Soon after taking office, President Trump ordered a review of all existing regulations with a goal of reducing the regulatory burden by revoking or revising existing regulations. On February 13, 2018, the IRS and Treasury released a list of almost 300 regulations that would be removed, and another 80 that would be revised to reflect those removals. See https://home.treasury.gov/news/press-release/sm0287, and https://s3.amazonaws.com/public-inspection.federalregister.gov/2018-02918.pdf. Since the agencies spent more than a year on this task, it is reasonable to assume that all existing tax regulations were evaluated as part of the process.
Of interest to the mobility industry is that no regulations relevant to mobility are proposed for removal. Of particular importance is that Treas. Reg. 1.7872-1T(c)(1), which for over 30 years has protected qualifying relocation mortgage loans and bridge loans from the below-market interest rules, is not among those targeted for elimination or change.
Under section 7872, loans exceeding $10,000 between employer and employee must carry a market rate of interest.
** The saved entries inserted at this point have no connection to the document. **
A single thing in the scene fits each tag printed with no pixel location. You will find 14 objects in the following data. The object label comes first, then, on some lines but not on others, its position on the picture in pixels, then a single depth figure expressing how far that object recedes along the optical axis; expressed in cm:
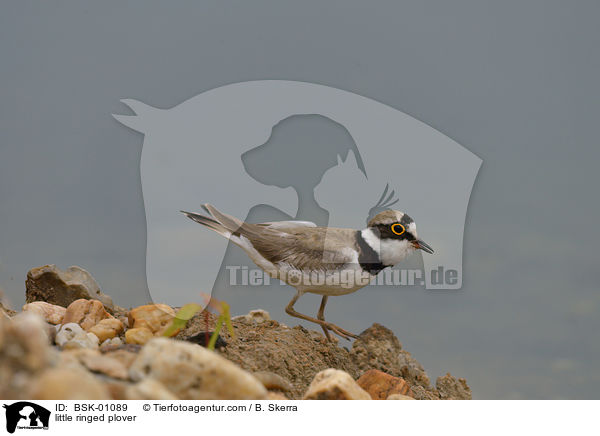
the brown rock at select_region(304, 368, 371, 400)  668
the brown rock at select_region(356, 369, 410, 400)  838
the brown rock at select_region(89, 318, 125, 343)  926
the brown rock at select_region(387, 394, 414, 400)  777
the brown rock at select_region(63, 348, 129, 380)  578
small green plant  734
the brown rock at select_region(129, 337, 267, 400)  557
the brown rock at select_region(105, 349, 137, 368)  622
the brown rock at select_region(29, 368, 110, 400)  448
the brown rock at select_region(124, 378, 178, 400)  525
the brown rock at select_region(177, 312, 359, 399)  877
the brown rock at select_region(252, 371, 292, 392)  791
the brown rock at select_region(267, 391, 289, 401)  704
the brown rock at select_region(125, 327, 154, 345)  880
If they do not, the law “imputes” a market rate. The employer is deemed to have given the employee money to pay a market rate, and the employee is deemed to have paid that money back to the employer as interest. The money deemed given by the employer is considered taxable wages, and subject to FICA and FUTA (although no wage withholding is required). The employee may or may not be entitled to an offsetting interest deduction on his or her deemed repayment.
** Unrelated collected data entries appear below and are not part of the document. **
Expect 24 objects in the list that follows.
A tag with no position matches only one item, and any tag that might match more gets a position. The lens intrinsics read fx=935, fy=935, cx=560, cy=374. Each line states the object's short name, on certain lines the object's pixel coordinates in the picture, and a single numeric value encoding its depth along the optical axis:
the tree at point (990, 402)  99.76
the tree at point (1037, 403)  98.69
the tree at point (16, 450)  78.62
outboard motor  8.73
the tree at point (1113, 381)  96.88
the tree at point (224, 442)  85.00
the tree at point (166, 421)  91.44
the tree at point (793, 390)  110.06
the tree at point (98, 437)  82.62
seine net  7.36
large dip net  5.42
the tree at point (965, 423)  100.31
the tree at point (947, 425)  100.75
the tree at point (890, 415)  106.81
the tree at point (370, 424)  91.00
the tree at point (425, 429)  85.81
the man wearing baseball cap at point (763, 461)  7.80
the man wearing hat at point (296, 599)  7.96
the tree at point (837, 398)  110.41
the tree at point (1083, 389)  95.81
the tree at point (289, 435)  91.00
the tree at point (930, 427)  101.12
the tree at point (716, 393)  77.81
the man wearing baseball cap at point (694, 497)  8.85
Relocation mortgage and bridge loans frequently carry low or no interest, and would be subject to the rules above. However, section 1.7872-1T(c)(1) carves out exceptions for such loans if they meet certain criteria, the application of which has become standard in the mobility industry.
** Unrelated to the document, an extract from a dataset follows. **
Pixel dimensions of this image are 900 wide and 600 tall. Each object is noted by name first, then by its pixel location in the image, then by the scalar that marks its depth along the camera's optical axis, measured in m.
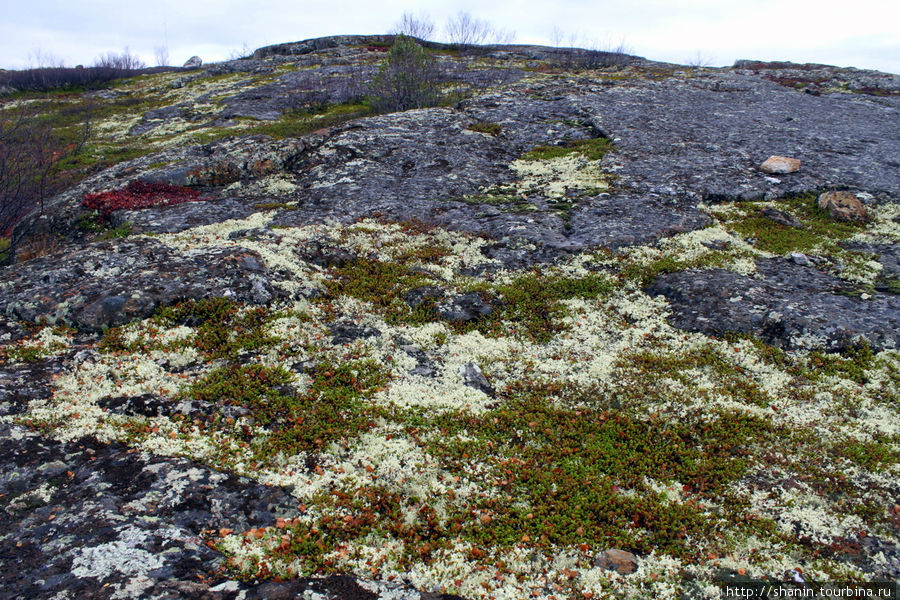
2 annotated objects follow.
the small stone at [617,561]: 6.54
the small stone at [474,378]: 10.27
Changes in the interest deductibility rules since 1984 have called into question the viability of the exemption. In 1984, virtually all interest was deductible. Consequently, it would have made little sense to apply the below-market interest rules to relocation mortgage and bridge loans because an employee itemizing deductions would always have an interest deduction that fully offset the additional income from the imputed interest. The Treasury Department recognized this by requiring that the employee certify that the employee reasonably expects to, and will, itemize deductions.
Subsequent changes to the interest deduction rules, including changes in 1986 and 1987 that limited interest deductions to home acquisition and home equity debt, and in 2017 that eliminated deductibility for home equity debt and further restricted acquisition debt, undermine that basis for the exemption. Typically, employees will no longer be able to take any interest deduction at all for relocation bridge loans. The interest deduction for mortgage loans is limited to $750,000 of debt. Nor is the moving expense deduction under section 217, which is used in the temporary regulation to define the loans that are covered, any longer in effect, at least from 2018 through 2025. Notwithstanding these changes, at present the temporary regulation remains in effect.
As noted, the temporary regulation on relocation loans, 1.7872-5T(c)(1), is not among those proposed to be removed. It is not proposed for removal or amendment. Therefore, it is clear that it may continue to be relied upon by the mobility industry to protect relocation mortgage and bridge loans from the below-market-interest rules.
How this will impact mobility: Relocation mortgage loans and bridge loans will continue to enjoy exemption from the below-market interest rules, and companies will continue to avoid gross-up and payroll issues as a result.